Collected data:
------------------------------------------------------------

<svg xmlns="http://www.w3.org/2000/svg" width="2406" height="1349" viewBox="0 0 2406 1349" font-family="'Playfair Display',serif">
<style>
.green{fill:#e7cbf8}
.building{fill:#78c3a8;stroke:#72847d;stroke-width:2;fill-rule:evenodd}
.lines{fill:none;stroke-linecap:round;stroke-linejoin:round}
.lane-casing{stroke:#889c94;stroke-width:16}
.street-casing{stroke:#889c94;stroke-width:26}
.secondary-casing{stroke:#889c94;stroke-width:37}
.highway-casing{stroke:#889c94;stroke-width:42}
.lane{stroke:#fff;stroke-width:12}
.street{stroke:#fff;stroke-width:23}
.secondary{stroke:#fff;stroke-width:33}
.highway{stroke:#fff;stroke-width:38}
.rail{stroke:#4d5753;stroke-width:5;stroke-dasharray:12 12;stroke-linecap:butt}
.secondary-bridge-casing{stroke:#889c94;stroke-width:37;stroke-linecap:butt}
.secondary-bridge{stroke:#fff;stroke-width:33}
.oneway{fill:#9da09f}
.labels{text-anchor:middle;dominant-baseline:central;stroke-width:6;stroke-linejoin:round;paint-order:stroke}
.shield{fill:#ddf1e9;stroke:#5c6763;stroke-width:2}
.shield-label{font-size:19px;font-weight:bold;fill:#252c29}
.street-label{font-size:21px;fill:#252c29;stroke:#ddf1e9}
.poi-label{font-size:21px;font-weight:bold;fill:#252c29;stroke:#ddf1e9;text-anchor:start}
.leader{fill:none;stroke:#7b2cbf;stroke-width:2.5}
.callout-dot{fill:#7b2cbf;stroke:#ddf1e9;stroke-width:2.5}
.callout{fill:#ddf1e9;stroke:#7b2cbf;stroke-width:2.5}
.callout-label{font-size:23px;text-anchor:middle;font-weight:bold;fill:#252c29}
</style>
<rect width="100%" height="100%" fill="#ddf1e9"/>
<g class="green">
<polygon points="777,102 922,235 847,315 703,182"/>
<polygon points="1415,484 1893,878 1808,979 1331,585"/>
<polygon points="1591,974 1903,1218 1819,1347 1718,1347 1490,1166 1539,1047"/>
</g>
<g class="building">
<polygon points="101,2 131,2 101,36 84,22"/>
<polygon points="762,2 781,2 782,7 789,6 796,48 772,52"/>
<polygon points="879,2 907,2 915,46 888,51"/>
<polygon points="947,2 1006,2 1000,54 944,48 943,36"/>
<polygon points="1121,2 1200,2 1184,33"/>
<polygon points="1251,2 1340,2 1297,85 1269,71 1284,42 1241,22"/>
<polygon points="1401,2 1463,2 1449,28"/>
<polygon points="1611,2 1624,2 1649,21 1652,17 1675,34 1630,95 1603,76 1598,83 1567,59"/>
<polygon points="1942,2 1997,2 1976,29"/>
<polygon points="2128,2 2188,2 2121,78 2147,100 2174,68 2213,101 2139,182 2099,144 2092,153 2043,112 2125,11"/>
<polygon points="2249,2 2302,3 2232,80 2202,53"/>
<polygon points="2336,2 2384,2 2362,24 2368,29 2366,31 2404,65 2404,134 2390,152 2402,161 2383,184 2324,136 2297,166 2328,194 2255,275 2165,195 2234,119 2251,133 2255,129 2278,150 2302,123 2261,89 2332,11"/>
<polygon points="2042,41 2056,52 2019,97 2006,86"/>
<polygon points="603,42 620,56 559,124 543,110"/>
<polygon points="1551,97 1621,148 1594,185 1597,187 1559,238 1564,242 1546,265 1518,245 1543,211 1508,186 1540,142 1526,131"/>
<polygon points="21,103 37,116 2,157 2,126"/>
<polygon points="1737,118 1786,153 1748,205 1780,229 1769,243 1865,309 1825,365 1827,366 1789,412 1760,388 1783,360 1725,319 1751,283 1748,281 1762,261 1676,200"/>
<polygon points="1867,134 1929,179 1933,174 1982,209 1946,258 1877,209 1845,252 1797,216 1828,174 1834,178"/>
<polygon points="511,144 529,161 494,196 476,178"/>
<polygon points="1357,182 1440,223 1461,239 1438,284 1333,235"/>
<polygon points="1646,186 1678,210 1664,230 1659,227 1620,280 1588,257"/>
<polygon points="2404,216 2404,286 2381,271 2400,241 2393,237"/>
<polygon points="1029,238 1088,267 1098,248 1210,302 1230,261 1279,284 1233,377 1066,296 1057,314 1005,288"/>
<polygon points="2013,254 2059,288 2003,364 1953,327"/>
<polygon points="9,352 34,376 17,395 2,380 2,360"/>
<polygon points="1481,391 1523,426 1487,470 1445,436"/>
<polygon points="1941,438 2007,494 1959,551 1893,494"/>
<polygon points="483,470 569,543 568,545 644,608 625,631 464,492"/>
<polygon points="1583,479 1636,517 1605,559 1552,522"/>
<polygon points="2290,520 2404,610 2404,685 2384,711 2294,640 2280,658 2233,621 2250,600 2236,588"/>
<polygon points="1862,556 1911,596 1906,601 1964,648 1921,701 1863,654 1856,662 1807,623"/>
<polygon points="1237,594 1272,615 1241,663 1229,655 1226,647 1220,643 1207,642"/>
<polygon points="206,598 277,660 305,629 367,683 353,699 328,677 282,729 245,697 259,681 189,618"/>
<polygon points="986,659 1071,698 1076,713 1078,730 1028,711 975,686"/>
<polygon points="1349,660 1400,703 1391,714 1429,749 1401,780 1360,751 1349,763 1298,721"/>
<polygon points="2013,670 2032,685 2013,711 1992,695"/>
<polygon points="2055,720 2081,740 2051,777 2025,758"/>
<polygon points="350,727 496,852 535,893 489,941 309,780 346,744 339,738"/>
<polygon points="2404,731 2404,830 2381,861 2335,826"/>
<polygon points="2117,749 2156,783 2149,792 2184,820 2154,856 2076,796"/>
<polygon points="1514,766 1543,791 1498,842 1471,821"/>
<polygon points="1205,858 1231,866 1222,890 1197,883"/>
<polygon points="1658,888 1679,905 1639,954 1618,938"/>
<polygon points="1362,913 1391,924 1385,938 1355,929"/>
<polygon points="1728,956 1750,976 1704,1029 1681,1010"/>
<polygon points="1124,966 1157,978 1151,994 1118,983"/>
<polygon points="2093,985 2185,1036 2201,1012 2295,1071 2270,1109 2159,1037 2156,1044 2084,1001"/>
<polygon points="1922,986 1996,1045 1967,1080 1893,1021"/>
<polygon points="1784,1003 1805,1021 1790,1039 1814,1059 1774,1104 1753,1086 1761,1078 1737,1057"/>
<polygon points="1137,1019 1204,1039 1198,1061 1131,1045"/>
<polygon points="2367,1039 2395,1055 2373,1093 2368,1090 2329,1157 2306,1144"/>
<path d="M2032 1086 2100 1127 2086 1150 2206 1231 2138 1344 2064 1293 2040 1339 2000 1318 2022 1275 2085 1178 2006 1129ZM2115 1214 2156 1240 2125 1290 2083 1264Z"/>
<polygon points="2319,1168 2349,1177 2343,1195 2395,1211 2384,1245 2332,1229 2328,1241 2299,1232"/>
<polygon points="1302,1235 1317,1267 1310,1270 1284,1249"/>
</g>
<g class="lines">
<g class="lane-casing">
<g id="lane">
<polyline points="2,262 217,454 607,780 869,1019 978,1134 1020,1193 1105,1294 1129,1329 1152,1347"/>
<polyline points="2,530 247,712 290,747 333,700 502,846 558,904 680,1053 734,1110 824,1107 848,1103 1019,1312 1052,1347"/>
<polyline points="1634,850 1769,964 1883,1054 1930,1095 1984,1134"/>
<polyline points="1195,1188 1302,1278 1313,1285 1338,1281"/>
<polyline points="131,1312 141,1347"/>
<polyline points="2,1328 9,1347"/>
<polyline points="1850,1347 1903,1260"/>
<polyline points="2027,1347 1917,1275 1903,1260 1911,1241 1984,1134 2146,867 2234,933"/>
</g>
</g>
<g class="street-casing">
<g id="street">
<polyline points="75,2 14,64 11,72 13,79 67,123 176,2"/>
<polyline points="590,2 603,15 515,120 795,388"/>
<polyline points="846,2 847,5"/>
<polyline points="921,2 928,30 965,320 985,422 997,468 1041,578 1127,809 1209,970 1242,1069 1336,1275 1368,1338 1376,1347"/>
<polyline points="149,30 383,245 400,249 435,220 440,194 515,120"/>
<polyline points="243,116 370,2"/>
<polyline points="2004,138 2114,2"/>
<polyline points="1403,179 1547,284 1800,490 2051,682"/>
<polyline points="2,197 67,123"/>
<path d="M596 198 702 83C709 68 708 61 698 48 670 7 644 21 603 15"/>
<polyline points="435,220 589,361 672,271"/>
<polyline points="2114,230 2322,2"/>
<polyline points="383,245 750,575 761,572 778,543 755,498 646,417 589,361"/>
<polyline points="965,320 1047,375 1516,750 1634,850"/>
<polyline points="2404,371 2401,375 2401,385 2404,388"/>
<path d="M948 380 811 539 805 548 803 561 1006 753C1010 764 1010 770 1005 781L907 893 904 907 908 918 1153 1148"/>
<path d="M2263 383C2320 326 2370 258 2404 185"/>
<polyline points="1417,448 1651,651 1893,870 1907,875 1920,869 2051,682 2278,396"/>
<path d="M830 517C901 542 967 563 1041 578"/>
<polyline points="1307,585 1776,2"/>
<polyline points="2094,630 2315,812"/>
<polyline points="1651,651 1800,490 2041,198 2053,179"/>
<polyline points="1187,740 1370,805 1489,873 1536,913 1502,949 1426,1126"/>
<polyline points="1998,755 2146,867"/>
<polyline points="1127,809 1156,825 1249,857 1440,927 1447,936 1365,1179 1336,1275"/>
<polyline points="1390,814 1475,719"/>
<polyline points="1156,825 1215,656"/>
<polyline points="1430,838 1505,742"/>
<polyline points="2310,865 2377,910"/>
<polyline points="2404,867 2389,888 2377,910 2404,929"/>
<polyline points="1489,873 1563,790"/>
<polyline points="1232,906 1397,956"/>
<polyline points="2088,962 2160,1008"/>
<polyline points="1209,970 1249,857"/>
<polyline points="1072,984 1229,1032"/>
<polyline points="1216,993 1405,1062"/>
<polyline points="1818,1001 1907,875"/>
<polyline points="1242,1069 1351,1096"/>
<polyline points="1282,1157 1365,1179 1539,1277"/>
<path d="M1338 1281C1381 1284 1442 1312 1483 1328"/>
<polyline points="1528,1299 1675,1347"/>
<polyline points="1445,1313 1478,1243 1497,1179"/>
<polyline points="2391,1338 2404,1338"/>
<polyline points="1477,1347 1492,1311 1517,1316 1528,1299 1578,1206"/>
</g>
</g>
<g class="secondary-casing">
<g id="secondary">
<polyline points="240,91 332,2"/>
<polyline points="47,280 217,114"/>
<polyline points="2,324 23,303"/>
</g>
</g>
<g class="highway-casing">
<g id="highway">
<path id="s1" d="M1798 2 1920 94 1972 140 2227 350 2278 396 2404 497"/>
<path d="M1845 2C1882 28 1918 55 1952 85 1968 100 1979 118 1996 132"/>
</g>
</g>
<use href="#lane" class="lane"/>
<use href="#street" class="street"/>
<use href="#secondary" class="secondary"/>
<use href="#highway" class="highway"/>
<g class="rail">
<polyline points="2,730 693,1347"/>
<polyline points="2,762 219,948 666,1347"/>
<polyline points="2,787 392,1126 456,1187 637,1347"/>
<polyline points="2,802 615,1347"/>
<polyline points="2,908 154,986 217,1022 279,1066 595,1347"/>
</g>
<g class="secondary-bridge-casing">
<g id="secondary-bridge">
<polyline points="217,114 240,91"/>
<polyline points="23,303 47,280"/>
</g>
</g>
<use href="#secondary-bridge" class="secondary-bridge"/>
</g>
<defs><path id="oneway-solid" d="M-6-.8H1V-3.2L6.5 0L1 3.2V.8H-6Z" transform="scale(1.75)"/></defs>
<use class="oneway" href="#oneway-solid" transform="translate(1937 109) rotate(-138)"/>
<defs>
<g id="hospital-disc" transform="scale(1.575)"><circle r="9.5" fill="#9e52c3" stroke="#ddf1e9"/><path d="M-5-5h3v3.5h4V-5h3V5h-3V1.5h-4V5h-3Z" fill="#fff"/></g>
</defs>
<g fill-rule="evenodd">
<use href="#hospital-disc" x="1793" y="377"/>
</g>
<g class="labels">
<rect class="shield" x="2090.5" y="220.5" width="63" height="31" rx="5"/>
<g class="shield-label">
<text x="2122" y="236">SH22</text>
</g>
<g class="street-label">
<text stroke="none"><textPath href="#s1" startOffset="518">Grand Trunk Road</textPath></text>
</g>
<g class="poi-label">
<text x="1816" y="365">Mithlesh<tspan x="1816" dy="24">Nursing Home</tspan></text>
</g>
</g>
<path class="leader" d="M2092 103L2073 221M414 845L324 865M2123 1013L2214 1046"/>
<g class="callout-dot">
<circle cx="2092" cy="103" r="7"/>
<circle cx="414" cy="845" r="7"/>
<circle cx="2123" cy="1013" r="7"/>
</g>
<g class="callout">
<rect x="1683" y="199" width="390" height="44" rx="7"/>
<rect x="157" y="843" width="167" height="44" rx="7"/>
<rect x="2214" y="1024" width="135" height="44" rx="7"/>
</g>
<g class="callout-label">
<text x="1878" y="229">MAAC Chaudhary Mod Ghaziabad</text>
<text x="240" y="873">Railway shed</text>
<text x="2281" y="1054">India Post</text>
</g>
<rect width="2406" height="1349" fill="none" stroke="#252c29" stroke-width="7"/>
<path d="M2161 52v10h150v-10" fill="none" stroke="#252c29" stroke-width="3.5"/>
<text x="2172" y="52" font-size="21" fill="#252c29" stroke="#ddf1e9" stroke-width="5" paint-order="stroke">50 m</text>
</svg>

------------------------------------------------------------

* _TASK PROMPT_:
Tally the lines of the data that contain the word "evenodd", and give only that tally.

* _RESULT OF THIS TASK_:
2